# PARTS OF THE EXERCISE:
(1) In the piece on Easter and the Easter controversy, why might the early Pascha have stressed the death of Jesus more than His resurrection?
(2) Continue the piece on Easter and the Easter controversy, picking up after its last sentence.

--- begin ARTICLE ---

Friday, March 24, 2017

Easter and the Easter Controversy by W.F. Adeney D.D. 1921


Easter and the Easter Controversy by W.F. Adeney D.D. 1921

—Old English Easter from Eostre, the goddess of spring and the dawn, the Teutonic name for the festival of the resurrection of Christ. The Latin and Greek churches use terms derived from the Greek pascha, the Passover, (e.g., Italian Pasqua, French Paques).

I. Origin—The celebration of Easter is the most ancient of all the annual church festivals and the most important. It does not appear in the New Testament, for in Acts 12:4, where A.V. reads “Easter,” R.V. rightly has “Passover,” the reference being to the Jewish festival which set the time of the death and resurrection of Jesus. In Apostolic times the Christians commemorated their Lord's resurrection every Sunday by meeting on that day for worship. When St. Paul refers to Christ as “our Passover” (I Cor. 5:7) his language is metaphorical and cannot be regarded as containing any allusion to a church function. Nevertheless the annual celebrations of the Pascha by the Christians may be traced back to the sub-apostolic age. We find it being observed by Polycarp, a personal disciple of the Apostle John, and also at Rome, though with a different date. In these early times the festival was not confined to the Resurrection; it included the Crucifixion. Indeed, there is some reason to think that at first more stress was laid in the Pascha on the death of Jesus than on His resurrection, which had its weekly reminder. It was then the Christian equivalent of the Jews’ Passover feast of deliverance and so commemorated the great fact of redemption. The later Teutonic name “Easter” combines the pagan festival of spring with the celebration of Christ’s resurrection. Hence the custom of making presents of “Easter Eggs.” From early patristic times baptisms came to he usually celebrated at Easter. The catechumen, first prepared by a course of instruction and discipline, after being baptized, partook of the Eucharist for the first time. This custom is to be associated with the exceptional importance of the Easter communion—either as cause, or as effect.

II. The Controversy—The first schism in the Catholic church turned on the so-called “quartodociman controversy" as to the time of keeping Easter. The churches of Asia Minor followed the Jewish custom of beginning the Passover week on the 14th day of the month Nisan, whatever the day of the week; but the church at Rome and others in the West commemorated the death of Christ on a Friday and His resurrection on the following Sunday. This is the first Sunday after the full moon following the equinox March 21st, the date of our Easter.

--- end ARTICLE ---
--- begin GIVEN RECORDS ---

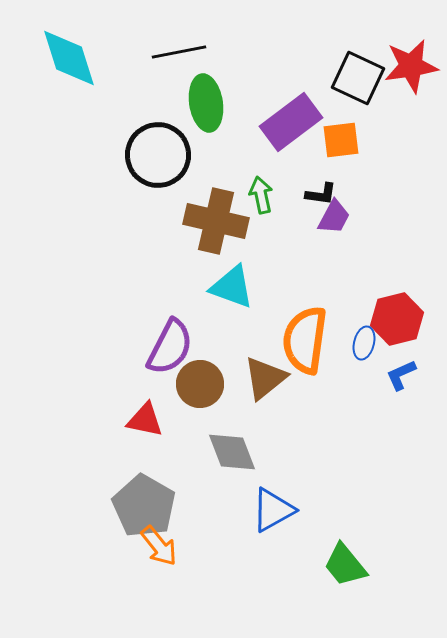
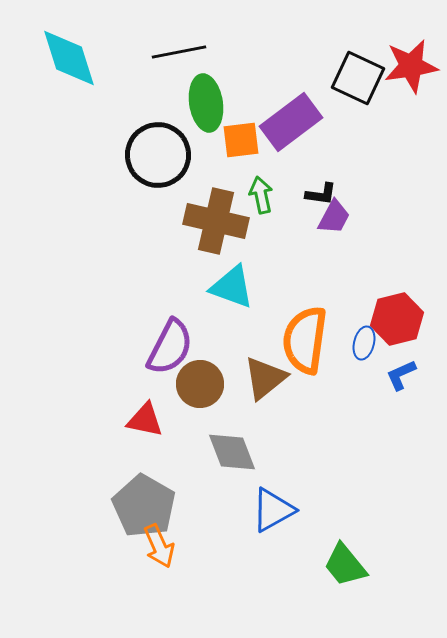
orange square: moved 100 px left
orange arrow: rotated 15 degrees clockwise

--- end GIVEN RECORDS ---
--- begin GIVEN RECORDS ---

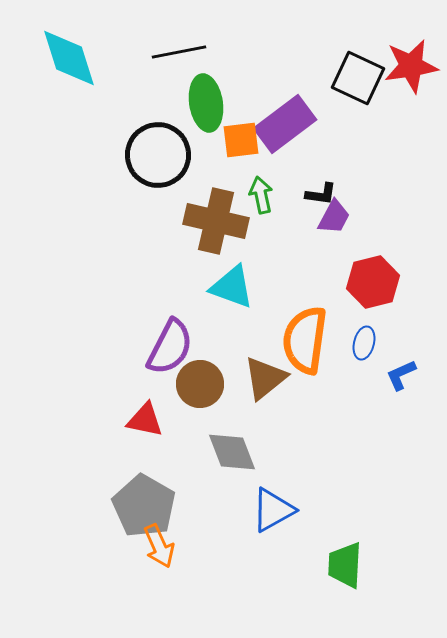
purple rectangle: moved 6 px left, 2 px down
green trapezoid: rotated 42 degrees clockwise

--- end GIVEN RECORDS ---

# ANSWERS TO THE EXERCISES:
(1) The resurrection already had a weekly reminder. From Apostolic times, Christians marked it every Sunday by meeting for worship, so the annual Pascha leaned toward the death of Jesus.

(2)
1. Anicetus and Polycarp.—In or about a». 160 Polycarp, bishop of Smyrna, paid a visit to Anicetus, bishop of Rome, and they had some discussion on the subject, each arguing for the custom of his own church, but without coming to agreement.

2. Victor and Polycrates.—Thirty years later (AD. 199) the controversy was revived and became more wide-spread and embittered. The bishops of Asia united in contending for the quarto-deciman position and Polycrates of Ephesus wrote a letter in their name to Victor the bishop of Rome, advocating it. In reply Victor excommunicated the churches of Asia and all who joined with them, declaring the quarto-decimans to be heretics. While, as Eusebius informs us, the bishops of Palestine and Alexandria assented to Victor's pronouncement, there were many bishops who protested, most important among whom was Irenaeus of Lyonne and Vienne in Gaul, who, though he came from Asia. and had been a disciple of Polycarp, followed the Western custom and did not “observe” (i.e., the 14th Nisan). Nevertheless he objected to Victor's action in cutting off whole “churches of God” who were following the tradition of an ancient custom.

3. Final settlement.—At the council of Nicaea (AD). 325) the controversy was finally settled by church authority in favor of the Western usage and the quarto-decimans denounced as heretics. After this they rapidly declined in number and importance.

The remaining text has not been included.